RogerBW's Blog

Top Gear season 2.23 and The Grand Tour season 1 02 March 2017

Top Gear: 2015, 6 episodes; The Grand Tour: 2015-2016, 13 episodes. In both cases, these are comedy shows lightly disguised as motoring programmes.

I can see why: the actual "motoring programme" as it was invented in the 1970s has become largely obsolete when one can find reviews of the car one might want to buy, and the places where one might want to drive, entirely adequately via the Internet. When Top Gear was reinvented in 2002 (retaining the name, while most of the production crew and cast went over to ITV to make the nominally more serious, but frankly dismal, Fifth Gear), it began with some slight façade of offering tips about normal cars that normal people might buy, but by the second series it was already getting into rocket cars, million-pound supercars, and smashing things up on screen.

In 2015, the BBC once more kept the name and fired a large part of the cast and crew (well, they only fired one of the cast, but the other two followed) who went off together to make their own show. But this time the BBC didn't completely redesign the format to suit its new presenters: they tried to continue the same thing, only with different people.

Which was obviously going to be a failure, but just how much of a failure wasn't clear until it became apparent that the new front-man of the show was to be Chris Evans, one of the few DJs not to be up on pædophilia charges. I haven't seen or heard any of his previous work, but as a presenter he was too obviously a comedian: the point of Top Gear version 2 was that it was presented as though it were the serious car show that version 1 had been, which just happened to involve doing very silly things, with a sly wink at the audience to let them know that they were in on the joke. In the hands of Evans it was just "ha ha, look at the silly man", a style of comedy that never works for me. He was joined by Matt LeBlanc, an American actor whom I also hadn't seen before but who had a very slightly better idea of what was needed. Neither of them had any particular history with motoring journalism, or motoring, or journalism; they were just there to be silly.

So a "duel" between two sports cars saw them fitted with paintball guns. The presenters raced Reliant Robins across England (painted with the Union Flag and Stars and Stripes respectively). They continued to interview celebrities and send them round the racetrack in a vaguely normal car, which I always found the most boring part of the show. It was all rather dull. (Evans has now left, but LeBlanc is apparently staying.)

Meanwhile the Top Gear team went off to Amazon to make The Grand Tour, only somewhat impaired by the BBC's retention of all the trademarkable names and insistence that having celebrity guests on a motoring show was a BBC monopoly. This is a crew that knows what it's doing, and is only slightly hampered by interference from above: this is most obvious in the second episode, with an extended one-joke action sequence at a Jordanian special forces training base, most of which has nothing to do with motoring. (If you've ever been to the RIAT at Fairford, you'll have seen how the Jordanian government can be very generous with its money but insists on having its own stuff on display as part of the result.)
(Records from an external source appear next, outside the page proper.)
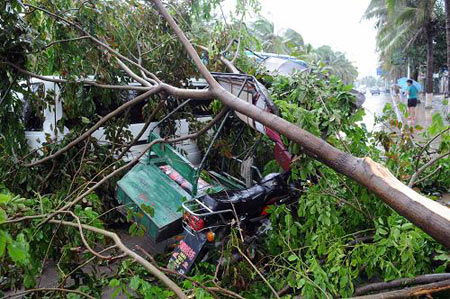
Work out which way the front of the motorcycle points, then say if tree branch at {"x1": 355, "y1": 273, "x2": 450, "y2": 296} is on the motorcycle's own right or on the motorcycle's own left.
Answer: on the motorcycle's own right

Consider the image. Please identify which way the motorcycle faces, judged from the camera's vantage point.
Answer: facing away from the viewer and to the right of the viewer
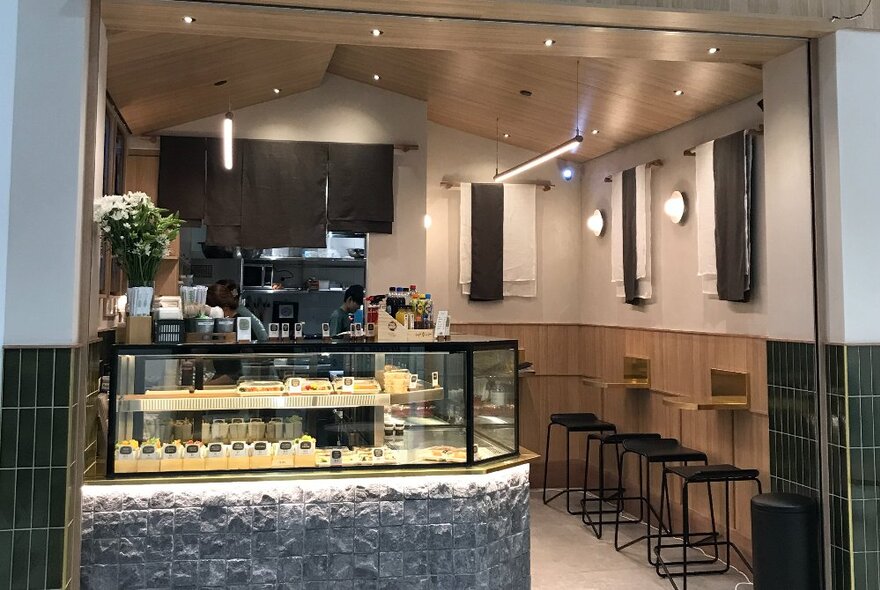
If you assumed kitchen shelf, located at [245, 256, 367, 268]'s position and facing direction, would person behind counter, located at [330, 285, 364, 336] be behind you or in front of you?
in front

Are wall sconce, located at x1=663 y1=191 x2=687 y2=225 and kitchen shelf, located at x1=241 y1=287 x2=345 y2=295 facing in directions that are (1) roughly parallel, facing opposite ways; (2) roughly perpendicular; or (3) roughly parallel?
roughly perpendicular

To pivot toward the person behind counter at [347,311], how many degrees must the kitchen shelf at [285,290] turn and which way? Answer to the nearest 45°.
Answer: approximately 45° to its left

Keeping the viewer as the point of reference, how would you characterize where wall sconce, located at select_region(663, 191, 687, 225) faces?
facing the viewer and to the left of the viewer

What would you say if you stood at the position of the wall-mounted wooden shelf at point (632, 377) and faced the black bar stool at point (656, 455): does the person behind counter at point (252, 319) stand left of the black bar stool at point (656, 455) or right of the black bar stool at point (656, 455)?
right

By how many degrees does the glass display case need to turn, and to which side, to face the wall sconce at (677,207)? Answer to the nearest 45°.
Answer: approximately 135° to its left

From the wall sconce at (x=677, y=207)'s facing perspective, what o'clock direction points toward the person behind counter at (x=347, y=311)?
The person behind counter is roughly at 1 o'clock from the wall sconce.

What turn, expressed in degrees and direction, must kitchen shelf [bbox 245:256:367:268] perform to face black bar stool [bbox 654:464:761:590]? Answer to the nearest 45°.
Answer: approximately 45° to its left

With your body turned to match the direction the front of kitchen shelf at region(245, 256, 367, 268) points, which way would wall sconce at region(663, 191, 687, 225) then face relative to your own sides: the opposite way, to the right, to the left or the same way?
to the right

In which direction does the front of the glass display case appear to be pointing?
toward the camera

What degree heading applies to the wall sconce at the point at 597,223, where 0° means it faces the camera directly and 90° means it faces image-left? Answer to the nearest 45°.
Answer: approximately 45°

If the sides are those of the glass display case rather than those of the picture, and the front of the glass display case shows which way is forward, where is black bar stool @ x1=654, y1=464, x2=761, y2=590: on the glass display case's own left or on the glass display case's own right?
on the glass display case's own left

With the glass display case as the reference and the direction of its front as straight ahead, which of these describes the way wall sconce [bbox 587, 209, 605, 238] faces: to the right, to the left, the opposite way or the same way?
to the right

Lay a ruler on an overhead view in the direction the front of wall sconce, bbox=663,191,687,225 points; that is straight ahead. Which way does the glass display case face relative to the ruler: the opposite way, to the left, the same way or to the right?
to the left

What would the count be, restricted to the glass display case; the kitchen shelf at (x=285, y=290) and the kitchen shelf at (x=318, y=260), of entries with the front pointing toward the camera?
3

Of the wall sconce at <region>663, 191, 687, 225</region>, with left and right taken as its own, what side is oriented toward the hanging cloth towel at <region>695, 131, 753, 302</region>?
left

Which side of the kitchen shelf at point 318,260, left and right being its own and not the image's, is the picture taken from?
front

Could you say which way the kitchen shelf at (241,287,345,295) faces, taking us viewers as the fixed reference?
facing the viewer

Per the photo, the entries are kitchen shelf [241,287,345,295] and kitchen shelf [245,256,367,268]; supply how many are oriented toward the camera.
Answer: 2
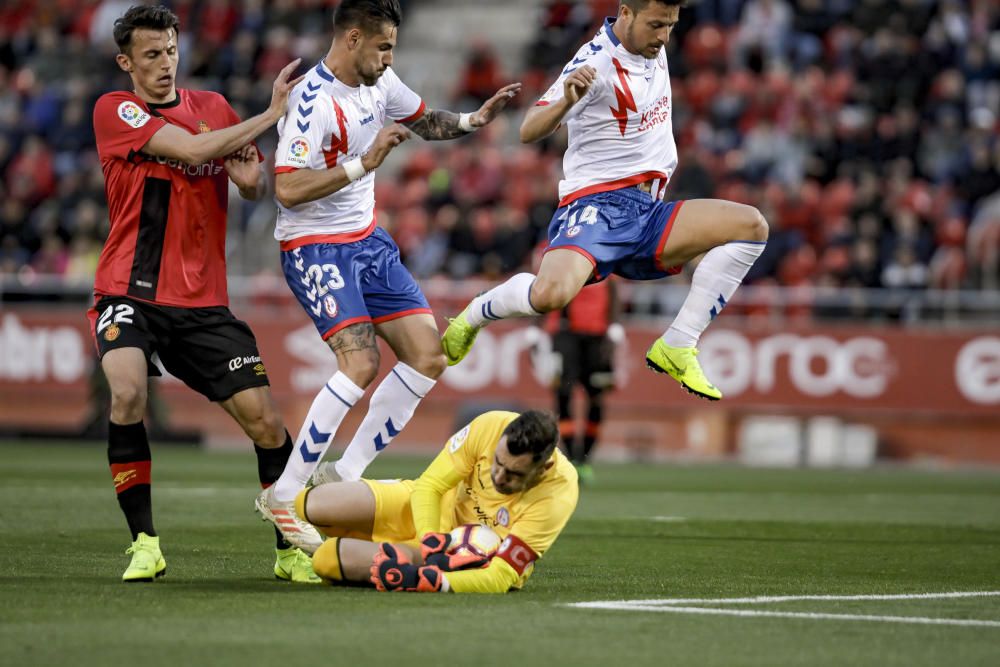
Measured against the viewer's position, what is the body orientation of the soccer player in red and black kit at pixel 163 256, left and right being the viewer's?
facing the viewer and to the right of the viewer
Where it gets more interesting is in the "challenges", coming up with (for example) eco-friendly car bodies (meat and bone, a construction of plants and hazel wands, and blocks of mud), or beach buggies to go a thousand miles across Namibia. That's the sort of challenge a hypothetical serious motoring show might do, and the humour lies in the silly answers the team comes up with.

But mostly this series is more of the same performance art: three middle-aged men playing at being opinionated prats and messing around with millions of pounds of cars. It's getting a bit old, and so are they, but there's some life in the format yet.